• Page text:
══════

We must treat the modalities review as an opportunity to exercise our collective political imagination of what we want the HLPF and the Voluntary National Reviews (VNRs) to look like and respond to. This means our thinking must begin from the changes we want in the substantive discussions at the HLPF and make recommendations to reform modalities to ensure that the HLPF is representative of our issues and constituencies.
Last year we noted that the HLPF “did little to reflect realities on the ground”[11]. This remained true in 2018. For example, the Colombia’s VNR completely ignored the increasing violence against community leaders, human rights and environmental defenders that have resulted in the murder of 313 rights defenders[12] in the country since the signing of the peace accord in 2016. While civil society statements flagged this, the state did not respond. The disconnect between what happens at the local level and what is showcased at the UN through VNRs illustrates that, unless processes are strengthened to reflect the political realities of our countries, including the role of civil society, the transformational aims of the sustainable development agenda will not be achieved, at least not for all people.
Some key concerns the modalities review must assess are as follows:
HLPF as a point of convergence
The programme of the HLPF has to be designed to ensure that states take advantage of the VNRs and institutional processes to review the agenda for coherence and alignment at the national level while linking them to regional and global mechanisms. What this entails is that review of implementation of the SDGs and progress towards achieving the goals has to happen in a more robust, sustained and cross-sectoral way at the national level. The challenges, learnings and opportunities that emerge from the national reviews can be synthesized at regional forums and the HLPF can be a peer learning and knowledge sharing space with processes to ensure there is a direct feedback loop to the national level. In other words, the national, regional and global processes have to work together as cogs in one machine with each playing a different role in taking the agenda forward.

══════

• Given entries:
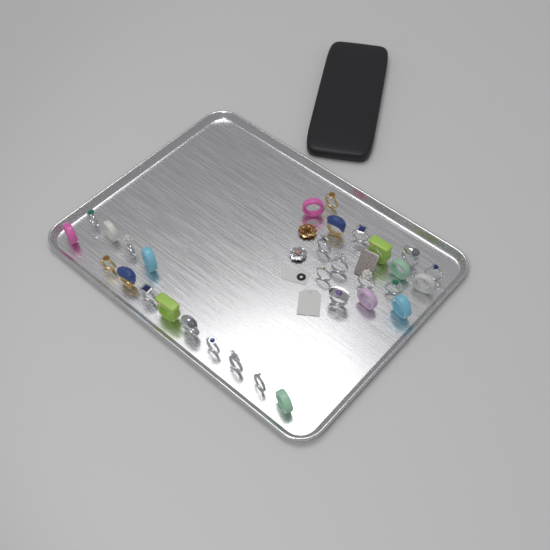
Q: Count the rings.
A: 31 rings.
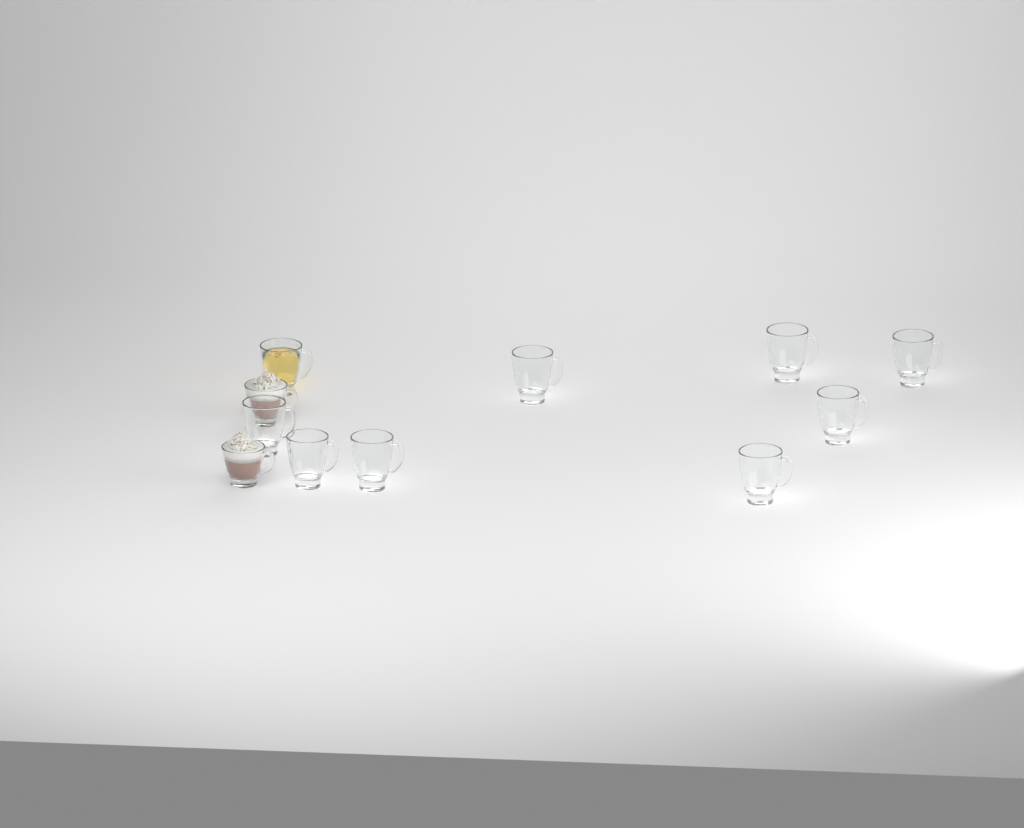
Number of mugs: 11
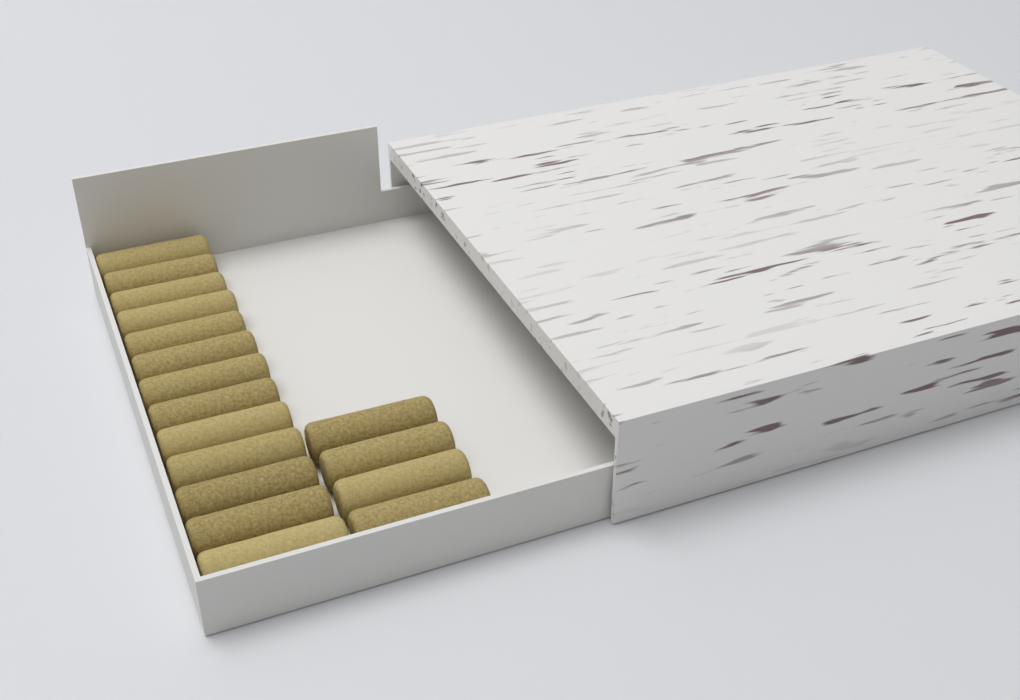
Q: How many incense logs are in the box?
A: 17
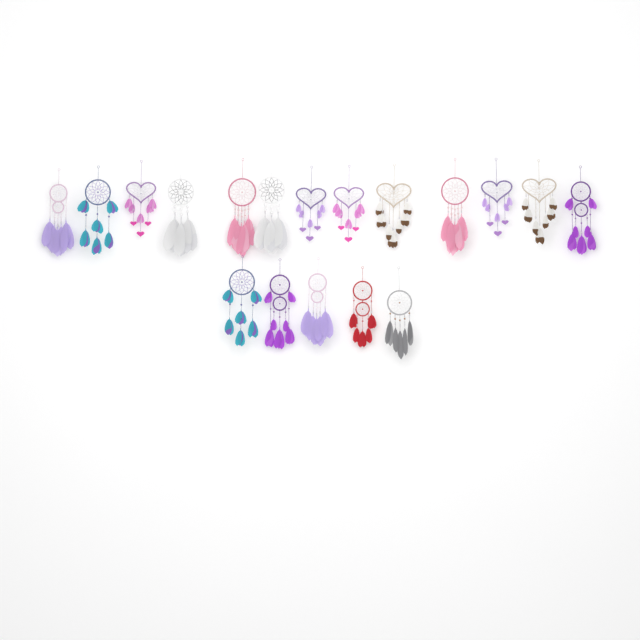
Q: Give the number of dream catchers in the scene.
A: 18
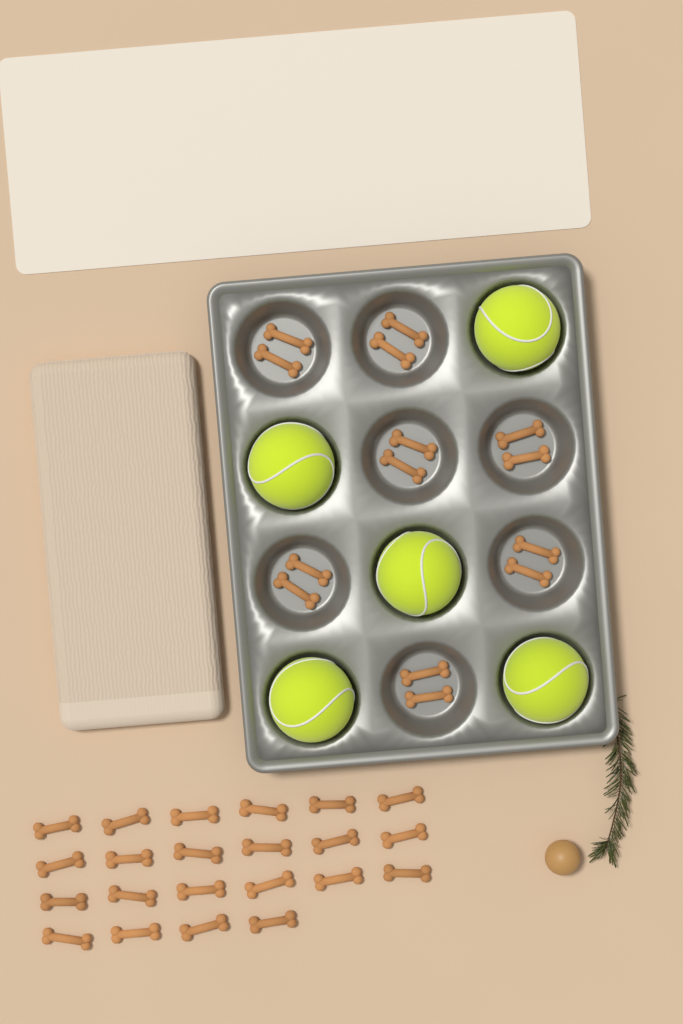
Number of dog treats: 36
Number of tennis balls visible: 5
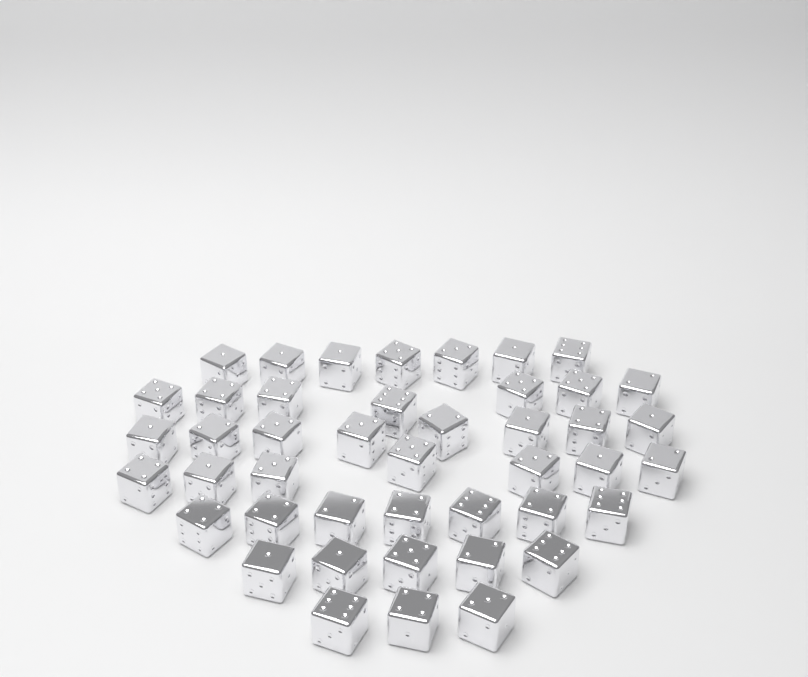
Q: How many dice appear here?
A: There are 44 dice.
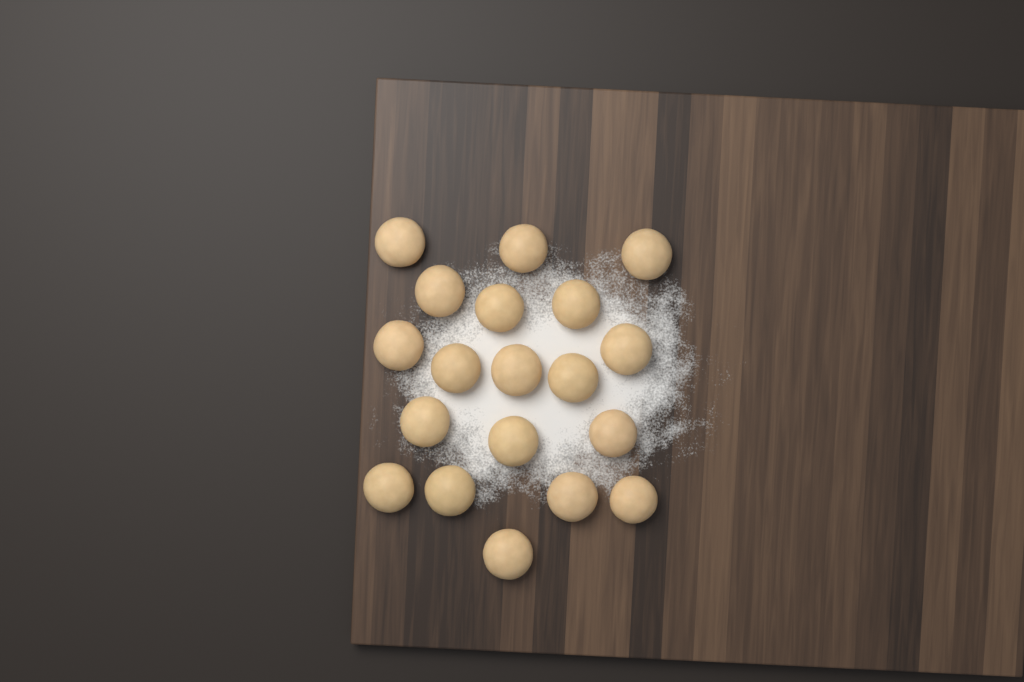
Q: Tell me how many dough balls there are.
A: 19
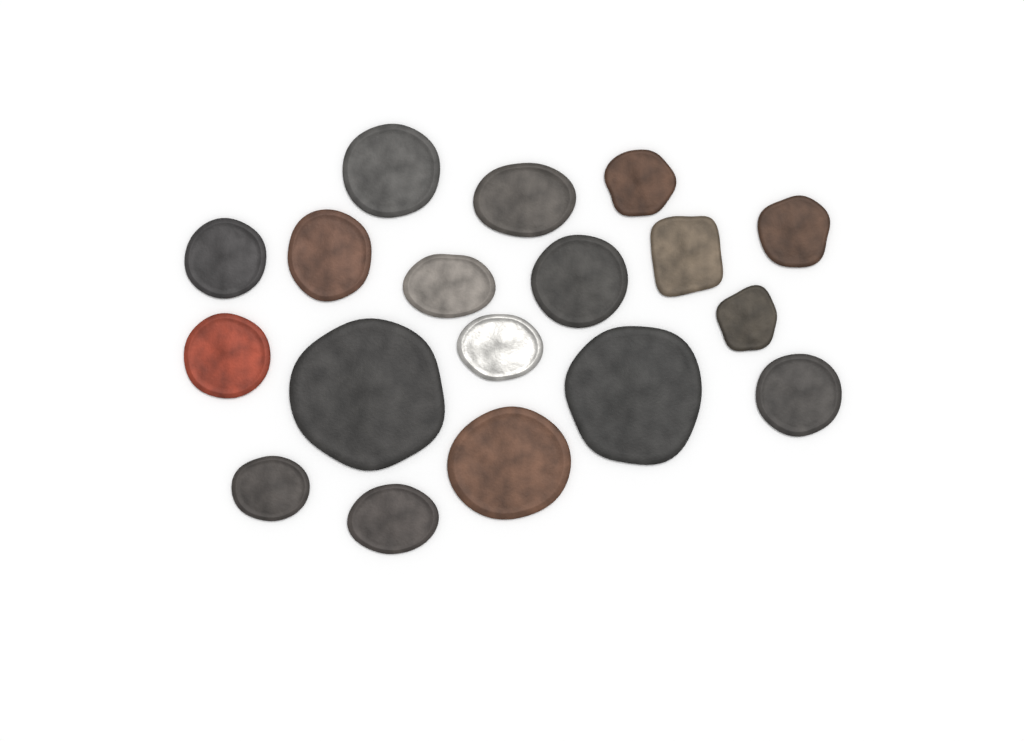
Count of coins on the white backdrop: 18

══════

• Exercises to complete:
a – From the passage on the HLPF modalities review, reproduce everything from "Last year we" down to "for all people.".
b – Answer these questions using the passage on the HLPF modalities review:
(i) How many rights defenders in Colombia does the passage say have been murdered since the signing of the peace accord in 2016?
(ii) How did the state respond when civil society statements flagged this violence?
(iii) Where can the challenges, learnings and opportunities that emerge from the national reviews be synthesized?

• Solutions by task:
a –
Last year we noted that the HLPF “did little to reflect realities on the ground”[11]. This remained true in 2018. For example, the Colombia’s VNR completely ignored the increasing violence against community leaders, human rights and environmental defenders that have resulted in the murder of 313 rights defenders[12] in the country since the signing of the peace accord in 2016. While civil society statements flagged this, the state did not respond. The disconnect between what happens at the local level and what is showcased at the UN through VNRs illustrates that, unless processes are strengthened to reflect the political realities of our countries, including the role of civil society, the transformational aims of the sustainable development agenda will not be achieved, at least not for all people.

b –
(i) 313.
(ii) The state did not respond.
(iii) At regional forums.